For good performance, VASP requires highly optimised BLAS routines. This package can be retrieved from many public domain servers, for instance ftp.netlib.org. Most machine suppliers also offer optimised BLAS packages. BLAS routines are for instance part of the following libraries:
libessl (on IBM) libcxml (on DEC ALPHA) libblas (available from SGI) libmkl (available from INTEL) libgoto (P4/Athlon http://www.cs.utexas.edu/users/kgoto/signup_first.html)These packages reach peak performance on most machines (up to 6 Gflops). Whenever possible one should obtain these routines from the manufacturer of the machine. As an alternative, one can install the public domain versions but this might slow down VASP by a factor of 1.5 to 2 for very large systems.

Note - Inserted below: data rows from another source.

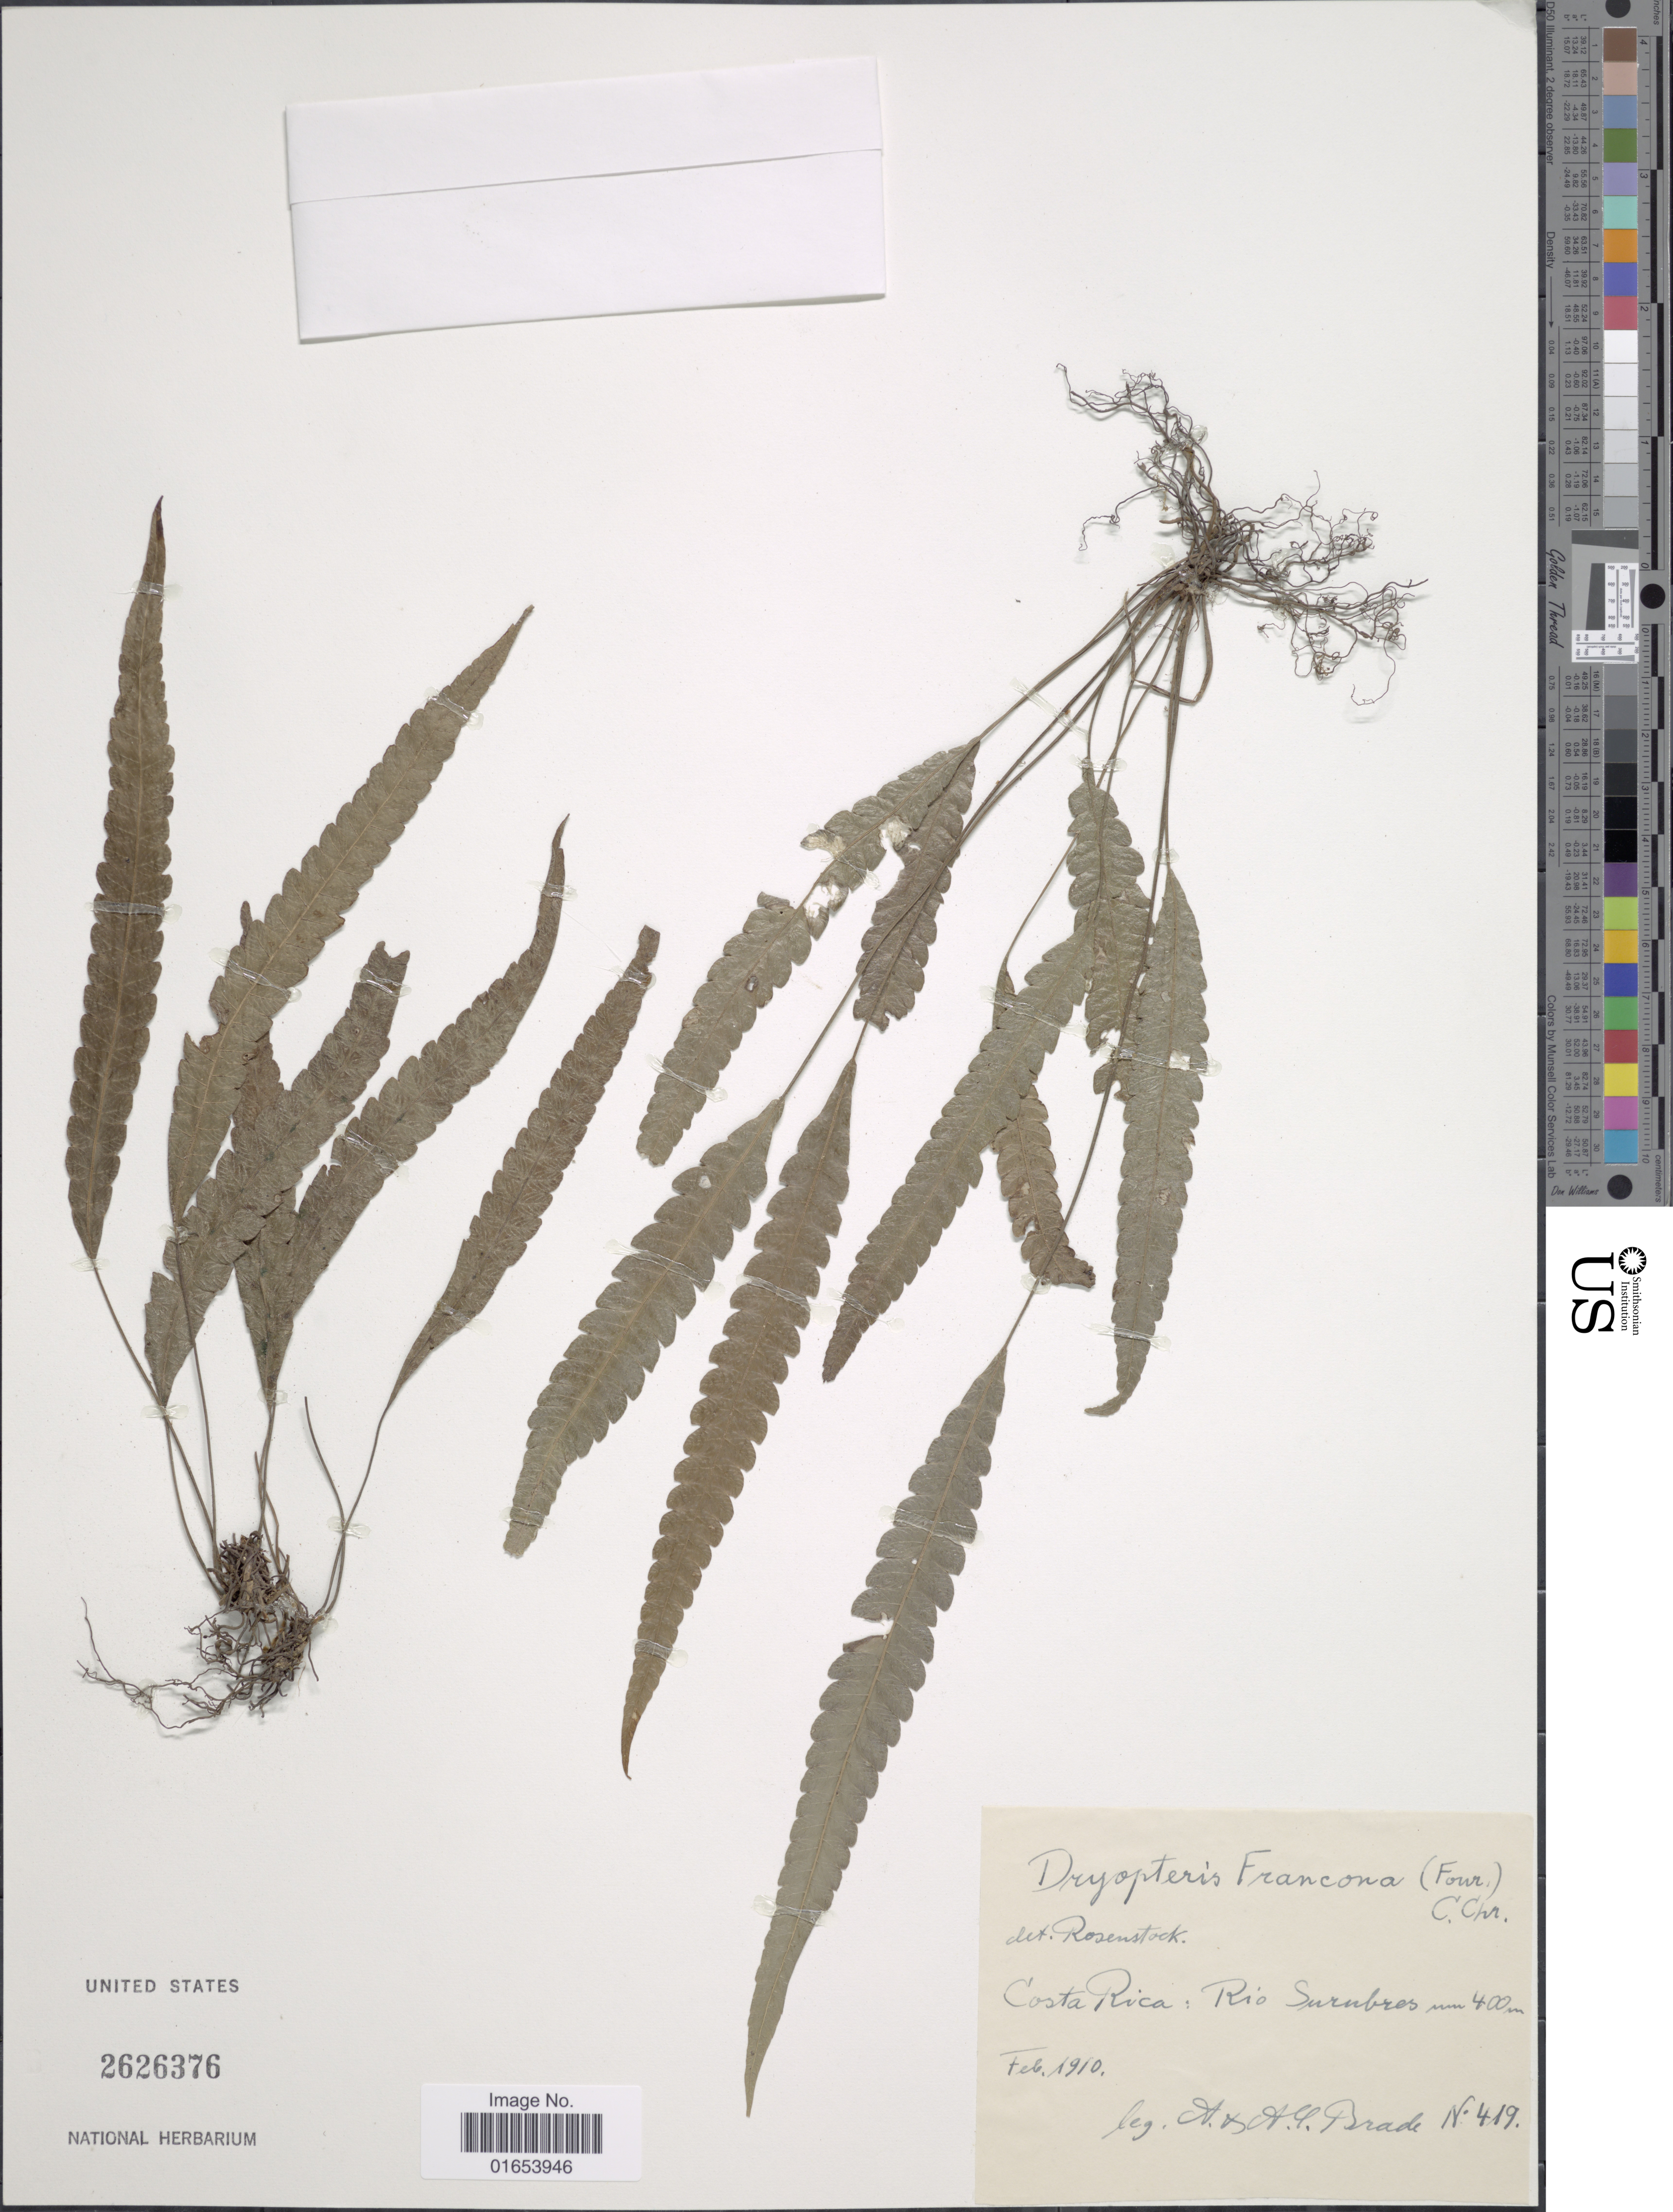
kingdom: Plantae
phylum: Tracheophyta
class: Polypodiopsida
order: Polypodiales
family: Thelypteridaceae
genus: Goniopteris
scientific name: Goniopteris francoana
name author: (E. Fourn.) Á. Löve & D. Löve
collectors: A. Brade & A. C. Brade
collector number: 419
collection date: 1910-02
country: Costa Rica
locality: Costa Rica: Rio Surubres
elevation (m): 400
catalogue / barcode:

If possible, an optimised LAPACK should also be installed, although this is less important for good performance. All required LAPACK routines are also available in the files vasp.lib/lapack_double.f. If optimised LAPACK routines are not available, it is often possible to improve performance slightly by specifying -DNOZTRMM (see section 3.5.4) in the makefile. The can be determined, using a large test system (for instance bench.Hg.tar) and running with IALGO=-1 specified in the INCAR file. The only timing influenced is ORTHCH.
Of considerable importance is in addition the performance of the FFT routines. VASP is supplied with routines written and optimised by J. Furthmüller (it is a version of Schwarztrauber's multiple sequence FFT, supporting radices 2,3,4,5 and 7). On most machines these routines outperform the manufacturer supplied routines (for instance CRAY C90, SGI, DEC). It is possible to optimise these routines by supplying an additional flag to the pre-compiler
-DCACHE_SIZE=XXXXXThe following values resulted in optimal performance:
IBM -DCACHE_SIZE=32768 T3D -DCACHE_SIZE=8000 DEC ev5 -DCACHE_SIZE=8000 LINUX -DCACHE_SIZE=16000CACHE_SIZE=0 has a special meaning. It performs the FFT's in x and y direction plane by plane, increasing the cache consistency on some machines. So it is worthwhile trying this setting as well. After changing CACHE_SIZE in the makefile fft3dfurth must be touched
touch fft3dfurth.Fand vasp recompiled. On vector computers CACHE_SIZE should be set to 0. It is also worthwhile increasing the optimisation level for these routines (but in our tests we have never found a significant performance improvement).
There are a few other routines which might benefit from higher optimisation: Most important are nonl.F and nonlr.F. Tests for these routines can be done with bench.Hg.tar and IALGO=-1. For LREAL=.TRUE. the timings for RPRO and RACC (nonlr.F) are affected, whereas for LREAL=.FALSE. the timings for VNLACC and PROJ (nonl.F) are affected. In particular, one can try to set -Davoidalloc in the makefile (see Sec. 3.5.12). In this case ALLOCATE and DEALLOCATE sequencies are avoided in some performance sensitive areas. Notably under LINUX, ALLOCATE and DEALLOCATE is slow, and hence avoiding it, improves the performance of nonlr.F by roughly 10% (presently this option is selected on all Linux platforms).